UMMC announces personnel changes in medical records department
Submitted by Howard Owens on August 27, 2012 - 11:30am
National reform measures and sweeping technology changes apply intense pressures to the way United Memorial currently delivers medical services to the people in our community. Over the next ten years, it is estimated that our hospital will lose approximately $15 million in reimbursement due to payment reductions from Medicaid and Medicare. That, coupled with our move to an electronic medical record, has led to changes in the Medical Records Department.
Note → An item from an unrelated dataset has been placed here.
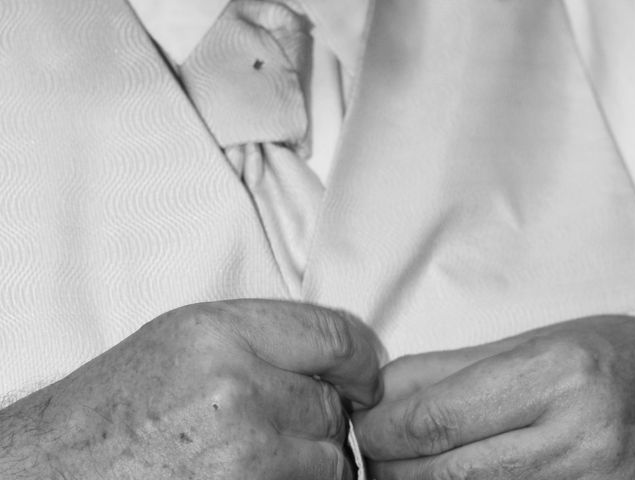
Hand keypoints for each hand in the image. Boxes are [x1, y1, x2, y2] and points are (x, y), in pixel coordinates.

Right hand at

For the past several months, United Memorial has used the services of Intivia, a medical transcriptionist service, for dictation and transcription of physician notes in the medical record of patients in the Sleep Lab and Medical Offices. Faced with the need to make a significant capital investment in the Hospital’s current transcription system and with the move to an electronic medical record for all patients, United Memorial began evaluating whether the time had come to contract with Intivia for all the Hospital’s transcription needs. After carefully weighing the benefits and costs associated with using a service such as Intivia, with that of maintaining our current transcriptionist process, United Memorial, like many hospitals across the country, will transition to a transcriptionist service.
This change will be especially difficult for five transcriptionists currently employed by United Memorial. On Wednesday, their leadership team met with them to discuss the employment options available. Of the five people directly affected by the change, we are hopeful that two will immediately continue their employment at United Memorial by accepting positions as a coordinator for the transcriptionist service or as a medical records secretary, The three remaining employees will be invited to stay, at the same rate of pay and benefits, to work on a medical records project that is expected to last, at a minimum through the end of the year. They will receive preferential treatment for positions that become available within the organization where they meet the qualifications.
Transitioning from paper to an Electronic Medical Record reflects a growth in practice and as we continue to move to an EMR we believe that transcription requirements will eventually decrease in the hospital setting. The contract with Intivia will realize an annual savings of over $200,000 and is expected to take effect on September 10, 2012.
Every effort has been made to assist employees directly impacted by the change. Their department manager has had frank discussions with the staff to inform them that the organization was researching transcription options available. A decision was not announced until a plan had been created to ease the transition, and the burdens it carries, for the employees affected. They are hardworking and valued colleagues that we would like to see continue with our organization.